Acne aestivalis also called as acne mallorca, is a special kind of polymorphous light eruption induced by ultra violet A radiation. This condition is said to be seasonal, usually affecting people in springtime and goes away in autumn when there is less sun light. This photo induced skin reaction leads to a mono-morphous eruption that consists of multiple, uniform, red, papular lesions. This skin reaction is classified as a delayed-type hypersensitivity because the onset is 24–72 hours after sun exposure. The condition equally affects men and women between the ages of 20–40 years old with no prior history of acne vulgaris. The eruption is unusual because it spares the face but it affects the lateral aspects of the upper arms, shoulder girdle, back, and chest. This condition's pathogenesis is not very well understood but scientists believe it an unfortunate side effect that results from a strong immune response to potentially cancer-causing cell damage.

Signs and Symptoms 
 
Patients present numerous lesions of small papules that are dull red, dome shaped, hard, and usually not more than 2–4 mm in diameter. These lesions do not affect the face but affect lateral aspects of upper arms, shoulder girdle, back, and chest. The papules have an onset of 1–3 days after sun exposure and may last for many weeks. Comedones are not present in this type of skin reaction.

Cause 
 
The main cause of this condition is sun exposure. Hypersensitivity to the sun may be experienced due to genetic predisposition. It is also speculated that cosmetics and sun care products containing hydroxyl peroxides may trigger this condition through free radical and ultra violet A radiation photo-toxic reactions.

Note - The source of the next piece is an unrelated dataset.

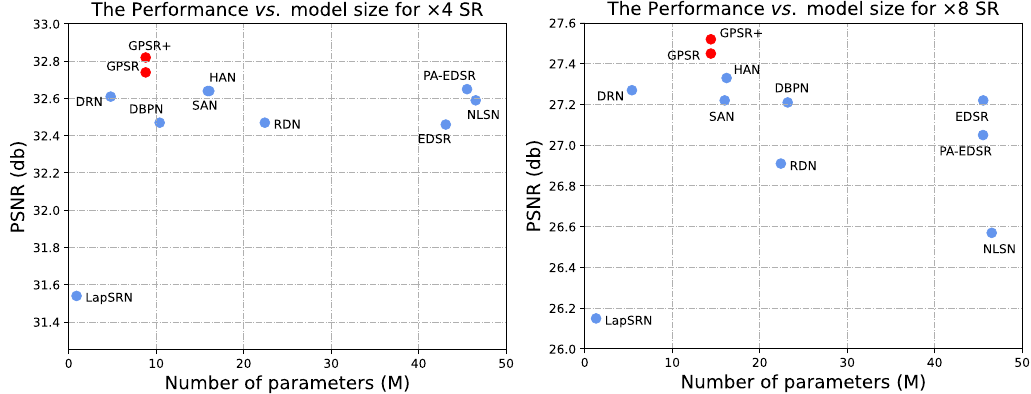
Figure 8. Comparisons of the PSNR metric and the number of parameters among different SR models on the Set5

Mechanism/pathophysiology 
The actual mechanism of disease is not very well understood but there are a few speculations. It is believed that acne aestivalis has a genetic predisposition involved in which people who show acne aestivalis have lower expression of apoptosis inducing genes which leads to inflammation. Inflammation is believed to be triggered by circulating ultra violet radiation damaged cells that could not go through apoptosis and the cell fragments they release. Also, it is speculated that this sun induced acne form is caused by a photo allergic reaction between sunscreen, skin, and the sun. A photo-toxic reaction pathogenesis is also possible through free radical release in sun screen oxidation by ultra violet radiation.

Diagnosis 
The diagnosis is by visual examination of skin lesions and sun exposure history. A diagnosis of acne aestivalis is made once the patient reports the onset of papules was 1–3 days after sun exposure.

Treatment 
The treatment for this condition is topical tretinoin or benzoyl peroxide applied to the skin. The use of topical steroids should be avoided. Currently, there is no systemic treatment for acne aestivalis.

Prognosis
This condition is alleviated during the fall season when there is less sun light available. The papules do not leave a scar on the affected person's skin.

Epidemiology 
There is limited information on the epidemiology of this condition. This disease was first noticed in Scandinavian men and women between the ages of 20 and 40 years old. The skin eruption would present in this population after sunbathing in Mallorca beach after a long and dark winter season.

Research 

In 2001, a study was conducted to test a prophylaxis regimen containing alpha-glucosylrutin, a strong plant-derived antioxidant. The focus of the experiment was to evaluate the effects of alpha-glucosylrutin on polymorphous light eruption and acne aestivalis development. The study demonstrated that applying alpha-glucosylrutin along with SPF 15 sunscreen decreases severe polymorphous light eruption cases from 96.2% to 7.4%.The study included 20 people with polymorphous light eruption and 3 people with acne aestivalis. In this study, 2 out of the 3 people with acne aestivalis did not have an episode of lesions after being prophylactically treated with alpha-glucosylrutin and SPF 15.